In the sacristy, Father unvested while Vin tried not ogle the closet of chasubles or the narrow drawers of linens.

“I thought a good deal about what you told me,” said Father, hanging everything up. “You have Aaron Moore, a tiny black baby, or half black. And he is not taken to the county orphanage or put in local foster care. He is taken to Roanoke.”

“Maybe his parents didn’t want anyone to know about him?” Vin suggested.

“But why not take him to a state institution in Roanoke?” Father asked. “Doesn’t it seem strange to you that someone would have come all the way down from the mountain to seek out a Catholic orphanage for this little baby? I thought about this, and I decided to do a little digging around in the only Catholic institution in Titusville.”

He led us back into a small room off the sacristy, not much more than a glorified passageway from the back door, packed with filing cabinets and drawers. A computer took up most of a small desk under the window. There was just about room for one extra chair.

“This is my office,” said Father. “It’s been the parish office ever since the church was built. Here is where we keep all the old registries and records.” He pulled down a large book bound in red leather. “In those days, the priest here did not have a secretary or a staff. He did all the recording himself. A lot of work, though the congregation up here has never been very large.”

He flipped open to a page he’d marked with a ribbon. “This is the registry for the 1920s and 30s, from the founding of the mission.”

The double page spread was lined with columns with Latin headings and filled with a tight cursive hand.

“This is the date,” Father said, stabbing the far left column. “You see this page is Summer 1934. And this next one says, in English, ‘I, Father So-and-so, baptize you’, and Father So-and-so would write his name.”

The top entry for the column was scribed “Francis X. Walsh”, with ditto marks most of the way down the page. 

“And this says, ‘Name of Infant’.”

He traced halfway down the page and stopped under a neat listing that read, “Aaron.”

“Oh my god.” I looked at the next column. “Natum? Is that birthday?”


“This is the day before his birthday. Oh my god. It’s been wrong all these years.”

“If he was very small, the orphanage may have listed his birthday as the date they found him,” Father said.

Vin had moved to the next column. “Ex Parentibus. Parents. A.M and T. Why aren’t they written out? Everyone else has full names.”

“Perhaps even in an obscure Catholic registry, Father Walsh didn’t want to make it too clear who the baby’s parents were.”

“A.M,” I sobbed into Vin’s chest. “Aaron Moore. I wish Grandpa were here. I wish he could see this.” Father Leonard patted my shoulder as Vin murmured into my hair.

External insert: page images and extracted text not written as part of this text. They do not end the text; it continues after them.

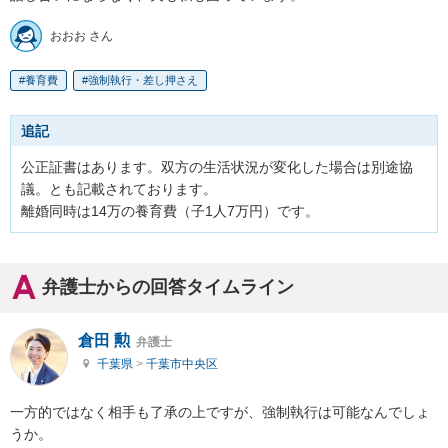
おおお さん
養育費
強制執行・差し押さえ
追記
公正証書はあります。双方の生活状況が変化した場合は別途協
議。とも記載されております。

離婚同時は14万の養育費（子1人7万円）です。
弁護士からの回答タイムライン
倉田 勲
弁護士
千葉県
>
千葉市中央区
一方的ではなく相手も了承の上ですが、強制執行は可能なんでしょ
うか。
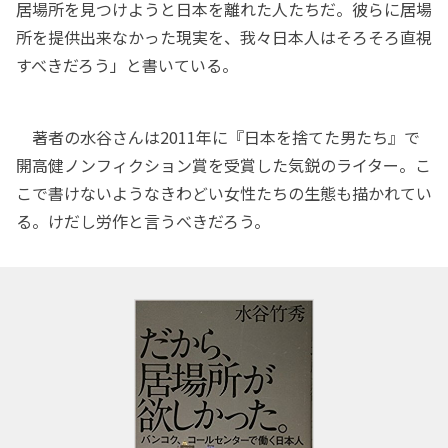
居場所を見つけようと日本を離れた人たちだ。彼らに居場
所を提供出来なかった現実を、我々日本人はそろそろ直視
すべきだろう」と書いている。
著者の水谷さんは2011年に『日本を捨てた男たち』で
開高健ノンフィクション賞を受賞した気鋭のライター。こ
こで書けないようなきわどい女性たちの生態も描かれてい
る。けだし労作と言うべきだろう。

“You see,” said Father Leonard, brushing at his eyes. “No godparents. This must have been a very private baptism.”

“I wonder who T. is?” said Vin. “She must be the missing maternal link.”

“But wait,” I snuffed into the tissue Father handed me. “Why did no one ever know about this? It’s right here in the open.”

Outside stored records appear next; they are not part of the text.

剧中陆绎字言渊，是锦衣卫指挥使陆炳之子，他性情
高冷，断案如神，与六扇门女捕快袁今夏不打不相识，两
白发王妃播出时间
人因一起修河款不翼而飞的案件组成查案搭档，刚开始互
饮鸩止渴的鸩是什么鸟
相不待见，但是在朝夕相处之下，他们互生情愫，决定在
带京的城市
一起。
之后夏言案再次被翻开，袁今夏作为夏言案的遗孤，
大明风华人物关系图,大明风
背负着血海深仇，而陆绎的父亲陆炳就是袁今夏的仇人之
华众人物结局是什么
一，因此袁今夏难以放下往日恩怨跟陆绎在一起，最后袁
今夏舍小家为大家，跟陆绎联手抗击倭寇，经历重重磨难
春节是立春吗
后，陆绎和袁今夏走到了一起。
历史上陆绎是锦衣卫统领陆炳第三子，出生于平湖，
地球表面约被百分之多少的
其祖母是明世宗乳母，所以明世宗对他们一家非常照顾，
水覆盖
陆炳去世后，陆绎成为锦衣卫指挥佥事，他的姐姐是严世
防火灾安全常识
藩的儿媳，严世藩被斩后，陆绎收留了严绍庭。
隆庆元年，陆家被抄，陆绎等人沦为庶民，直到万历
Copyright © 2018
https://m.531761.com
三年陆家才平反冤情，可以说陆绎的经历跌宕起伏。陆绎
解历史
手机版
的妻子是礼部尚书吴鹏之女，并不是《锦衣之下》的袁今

“How would you ever have known to look, though?” Father Leonard said. “If Aaron Moore came to the orphanage as a foundling infant, the sisters probably assumed that he was unbaptized. If he has been recorded there, and has traced back his records to the orphanage for all these years, why would he look elsewhere? And if no one in Titusville besides his parents knew that he existed, how would anyone in Titusville know to search for him?”

“And if his father was really killed by Old Titus and the mayor, then no one but the priest ever knew.

“Until the DNA test,” I said. “It’s like this was hidden in plain sight all these years.”

“Father Walsh’s name is only in the registry for another two months after the baptism,” said Father Leonard. “Then another priest took over. So if he were gone, and A.M. the father was dead, and the mother was not talking, perhaps understandably in the circumstances, then there is no one left in town who even knows that there is a mystery of Aaron Moore to solve.”